6.3 - Principal Components Analysis (PCA)

Objective
Capture the intrinsic variability in the data.
Reduce the dimensionality of a data set, either to ease interpretation or as a way to avoid overfitting and to prepare for subsequent analysis.
The sample covariance matrix of \(\mathbf{X}\) is \(\mathbf{S} = \mathbf{X}^T\mathbf{X}/\mathbf{N}\), since \(\mathbf{X}\) has zero mean.
Eigen decomposition of \(\mathbf{X}^T\mathbf{X}\):
\[\mathbf{X}^T\mathbf{X} = (\mathbf{U}\mathbf{D}\mathbf{V}^T)^T (\mathbf{U}\mathbf{D}\mathbf{V}^T) =\mathbf{V}\mathbf{D}^T\mathbf{U}^T\mathbf{U}\mathbf{D}\mathbf{V}^T = \mathbf{V}\mathbf{D}^2\mathbf{V}^T\]

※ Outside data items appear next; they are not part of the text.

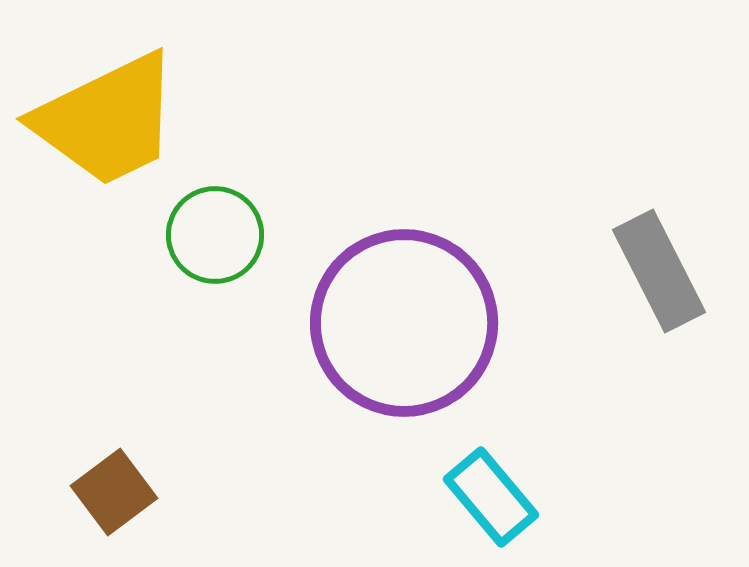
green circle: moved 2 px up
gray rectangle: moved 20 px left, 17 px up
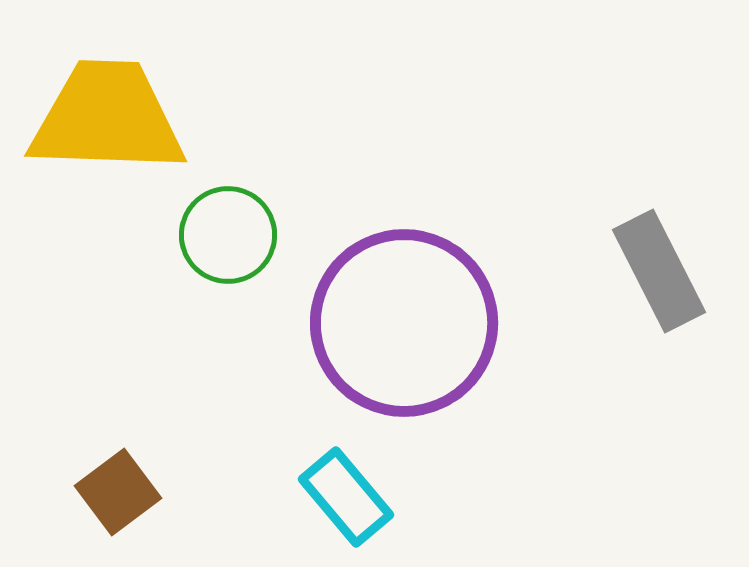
yellow trapezoid: moved 2 px up; rotated 152 degrees counterclockwise
green circle: moved 13 px right
brown square: moved 4 px right
cyan rectangle: moved 145 px left
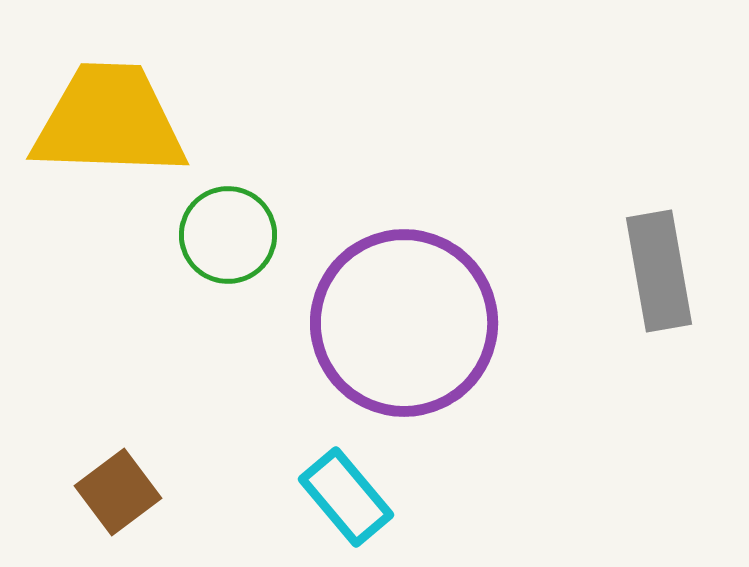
yellow trapezoid: moved 2 px right, 3 px down
gray rectangle: rotated 17 degrees clockwise
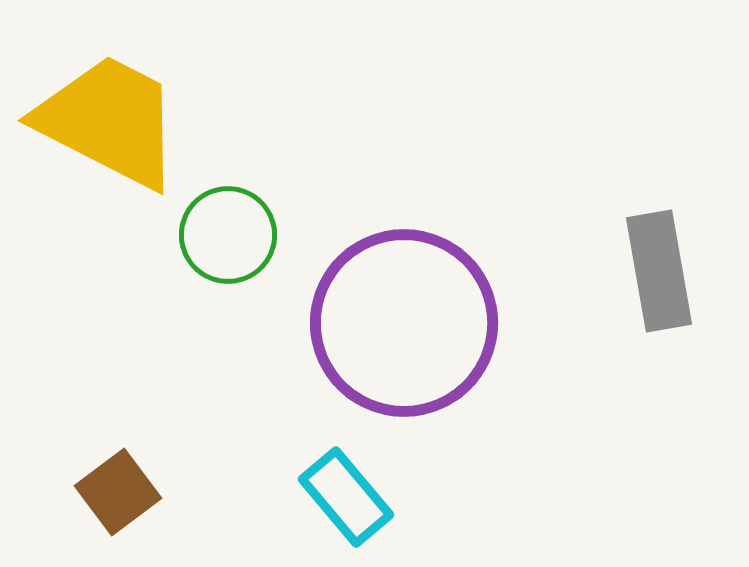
yellow trapezoid: rotated 25 degrees clockwise
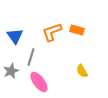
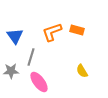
gray star: rotated 21 degrees clockwise
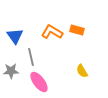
orange L-shape: rotated 50 degrees clockwise
gray line: rotated 30 degrees counterclockwise
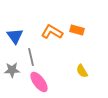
gray star: moved 1 px right, 1 px up
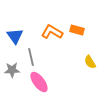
yellow semicircle: moved 8 px right, 9 px up
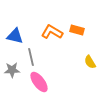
blue triangle: rotated 42 degrees counterclockwise
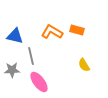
gray line: moved 1 px up
yellow semicircle: moved 6 px left, 3 px down
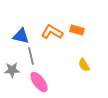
blue triangle: moved 6 px right
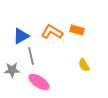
blue triangle: rotated 42 degrees counterclockwise
pink ellipse: rotated 20 degrees counterclockwise
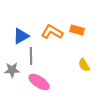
gray line: rotated 12 degrees clockwise
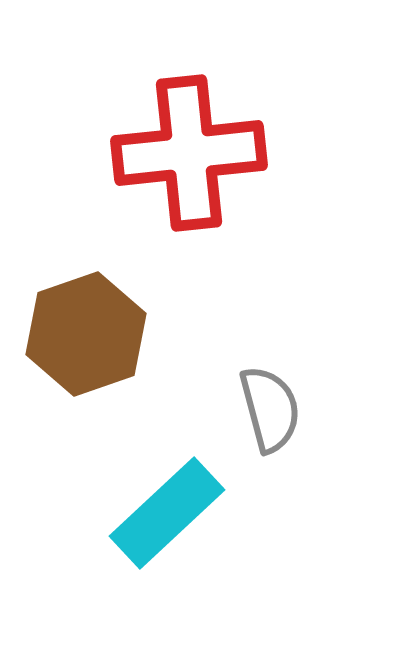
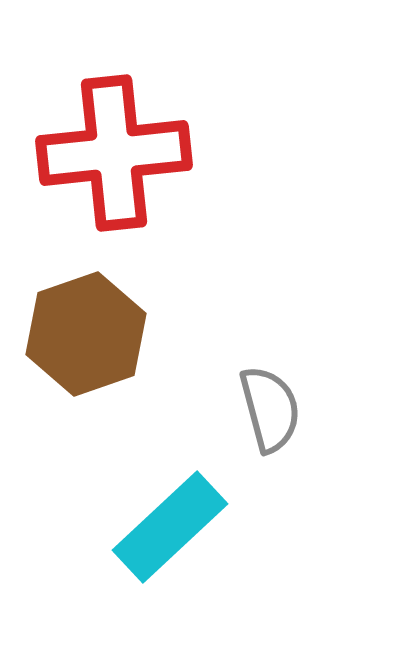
red cross: moved 75 px left
cyan rectangle: moved 3 px right, 14 px down
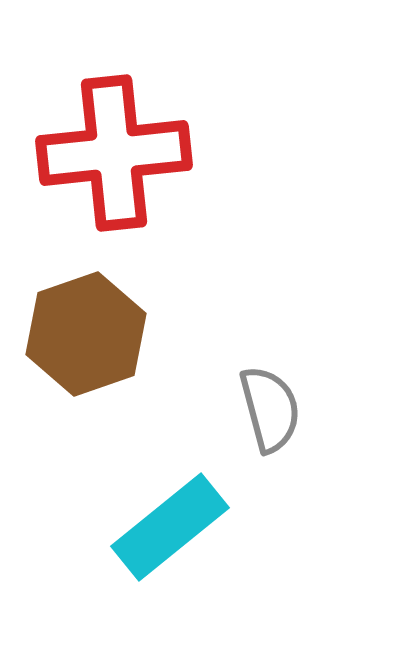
cyan rectangle: rotated 4 degrees clockwise
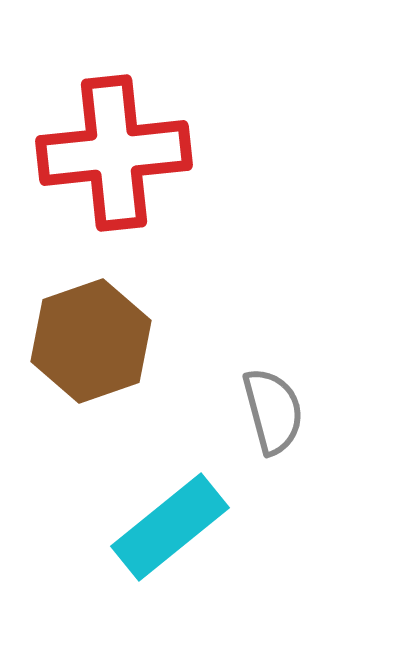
brown hexagon: moved 5 px right, 7 px down
gray semicircle: moved 3 px right, 2 px down
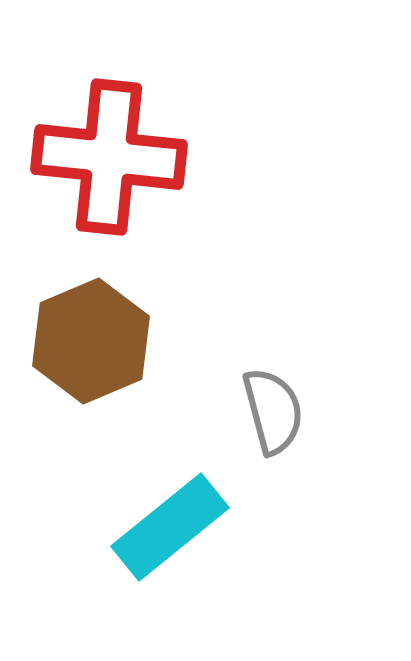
red cross: moved 5 px left, 4 px down; rotated 12 degrees clockwise
brown hexagon: rotated 4 degrees counterclockwise
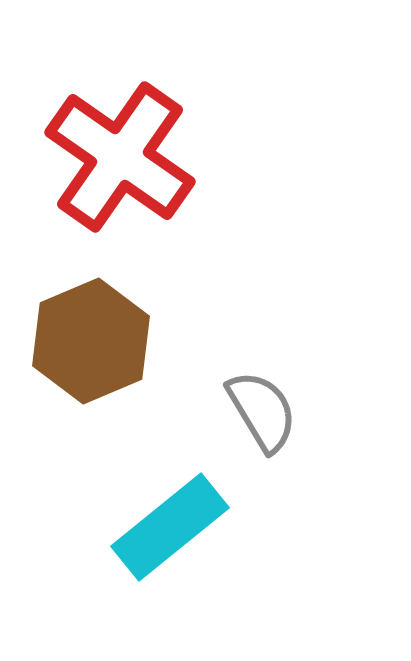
red cross: moved 11 px right; rotated 29 degrees clockwise
gray semicircle: moved 11 px left; rotated 16 degrees counterclockwise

The eigenvectors of \(\mathbf{X}^T\mathbf{X}\) (i.e., vj, j = 1, …, p) are called principal component directions of \(\mathbf{X}\).

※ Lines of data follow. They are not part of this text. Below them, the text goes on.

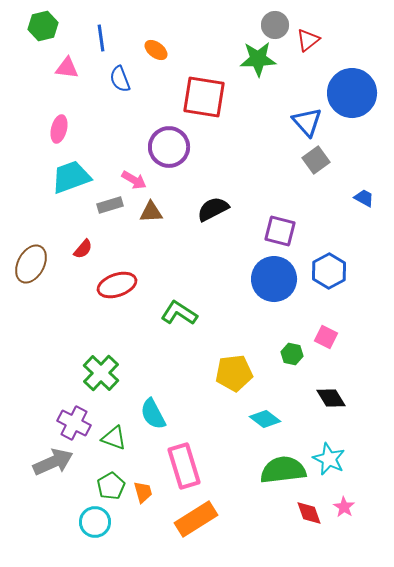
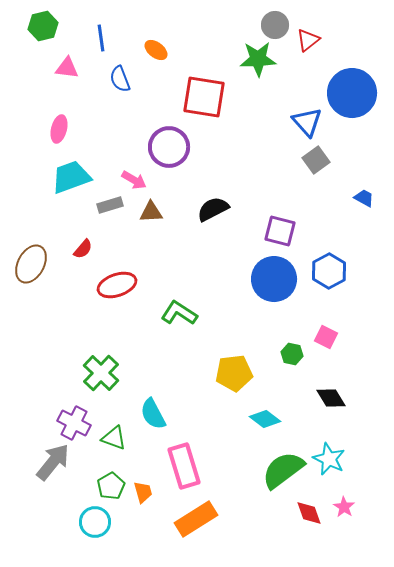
gray arrow at (53, 462): rotated 27 degrees counterclockwise
green semicircle at (283, 470): rotated 30 degrees counterclockwise
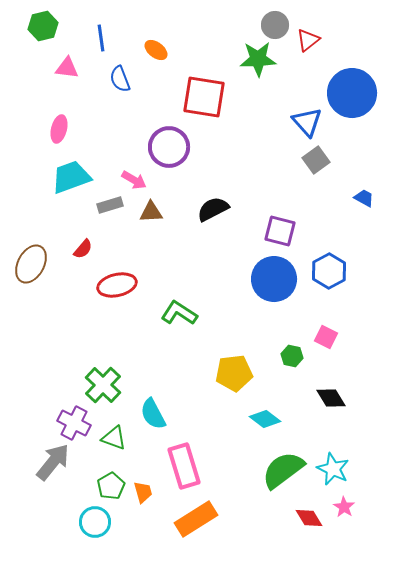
red ellipse at (117, 285): rotated 6 degrees clockwise
green hexagon at (292, 354): moved 2 px down
green cross at (101, 373): moved 2 px right, 12 px down
cyan star at (329, 459): moved 4 px right, 10 px down
red diamond at (309, 513): moved 5 px down; rotated 12 degrees counterclockwise
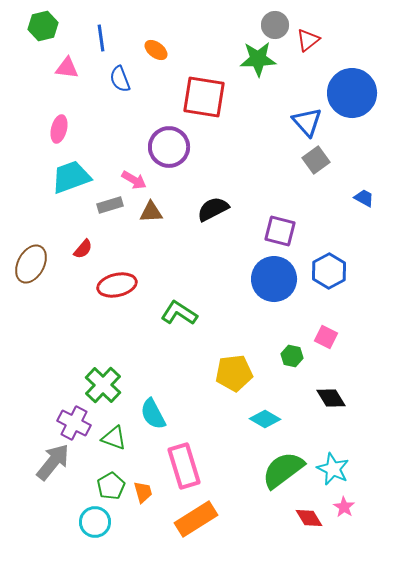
cyan diamond at (265, 419): rotated 8 degrees counterclockwise
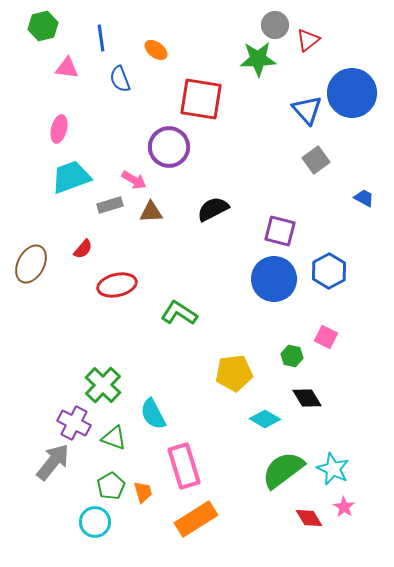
red square at (204, 97): moved 3 px left, 2 px down
blue triangle at (307, 122): moved 12 px up
black diamond at (331, 398): moved 24 px left
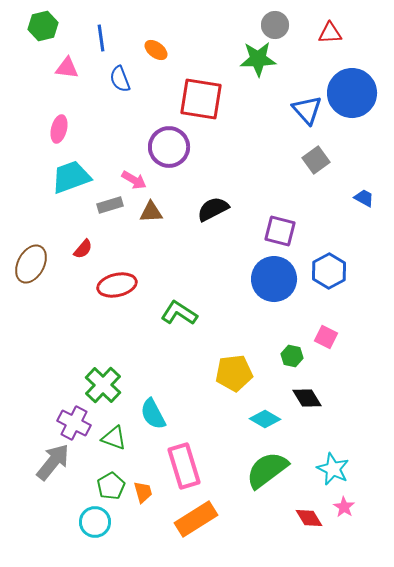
red triangle at (308, 40): moved 22 px right, 7 px up; rotated 35 degrees clockwise
green semicircle at (283, 470): moved 16 px left
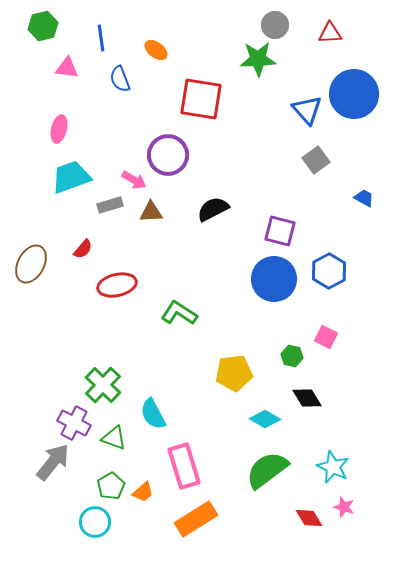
blue circle at (352, 93): moved 2 px right, 1 px down
purple circle at (169, 147): moved 1 px left, 8 px down
cyan star at (333, 469): moved 2 px up
orange trapezoid at (143, 492): rotated 65 degrees clockwise
pink star at (344, 507): rotated 15 degrees counterclockwise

The first principal component direction \(\mathbf{v}_1\) has the following properties that
- \(\mathbf{v}_1\) is the eigenvector associated with the largest eigenvalue, \(\mathbf{d}_1^2\), of \(\mathbf{X}^T\mathbf{X}\).
- \(\mathbf{z}_1 = \mathbf{X}\mathbf{v}_1\) has the largest sample variance amongst all normalized linear combinations of the columns of X.
- \(\mathbf{z}_1\) is called the first principal component of \(\mathbf{X}\). And, we have \(Var(\mathbf{z}_1)= d_1^2 / N\).
The second principal component direction v2 (the direction orthogonal to the first component that has the largest projected variance) is the eigenvector corresponding to the second largest eigenvalue, \(\mathbf{d}_2^2\) , of \(\mathbf{X}^T\mathbf{X}\), and so on. (The eigenvector for the kth largest eigenvalue corresponds to the kth principal component direction \(\mathbf{v}_k\).)
The kth principal component of \(\mathbf{X}\), \(\mathbf{z}_k\), has maximum variance \(\mathbf{d}_1^2 / N\), subject to being orthogonal to the earlier ones.